◆ **DOCUMENT TEXT**:
This will build a dictionary containing the set of connections for each way.

The final step is to extract the corresponding way for the set of coordinates at disposal. Again, it is possible to do that by querying OSM through APIs. An example using the OSMnx library and the network graph previously extracted can be:

import osmnx as ox
nearest_way = ox.distance.nearest_edges(network_graph, lon, lat, return_dist=False)[0]

Based on what data we have associated with those coordinate points, it is possible to make different predictions: in case you have a set of coordinates, it is possible to record the number of transits in each way; if you also have other information, such as the recorded velocity in that point, it is possible to predict the traffic using also that indicator.

For example in Figure a) it is provided a visualization of the number of transits recorded at each hour of in the city of Milan, with the higher number of transits in yellow.

Figure a) Evolution of the daily traffic recorded in Milan

Experiments setup

Once we have associated our data with corresponding ways and retrieved the connections between them, it is possible to input them into the forecasting model. The following experiments have been performed using the open-source ST-GAT model implementation available at this github repo.

The dataset has been drafted using the top 500 ways with a higher number of hourly recordings over a period of 28 days, then it has been splitted in 20 days for training, 4 for validation and 4 for test. We use the previous 2 hours recordings to predict the traffic flow and the previous 3 hours for predict the average velocity on subsequent hours.

◆ **PROVIDED MATERIAL**:
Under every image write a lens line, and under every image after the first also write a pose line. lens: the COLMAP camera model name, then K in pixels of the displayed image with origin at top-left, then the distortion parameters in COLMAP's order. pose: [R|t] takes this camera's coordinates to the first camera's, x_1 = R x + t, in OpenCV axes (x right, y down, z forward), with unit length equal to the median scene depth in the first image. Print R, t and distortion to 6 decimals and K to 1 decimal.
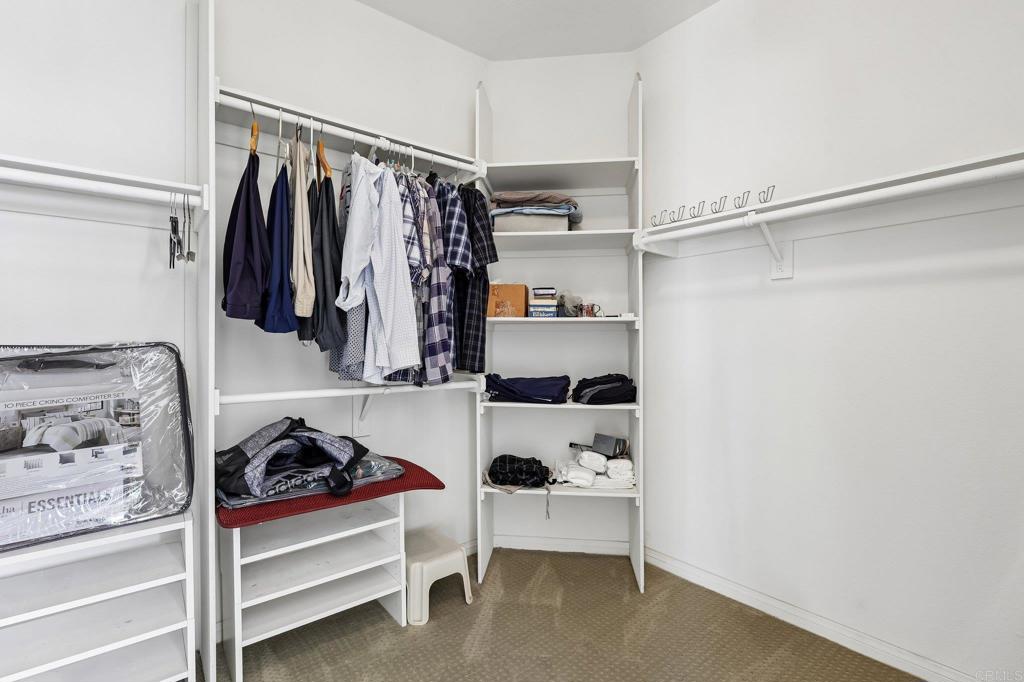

◆ **LIST OF TASKS**:
A. Answer these questions using the traffic forecasting text:
(i) Which library does the code example use to find the nearest way?
(ii) Which model implementation were the experiments run with?
(iii) How many days of the 28-day period were used for training?
B. List every subset that the traffic forecasting text says the dataset was split into, with the number of days given for each.
The data above comes from a separate source.

◆ **ANSWERS FOR EACH ITEM**:
A.
(i) OSMnx
(ii) The open-source ST-GAT model implementation
(iii) 20 days

B.
Training: 20 days
Validation: 4 days
Test: 4 days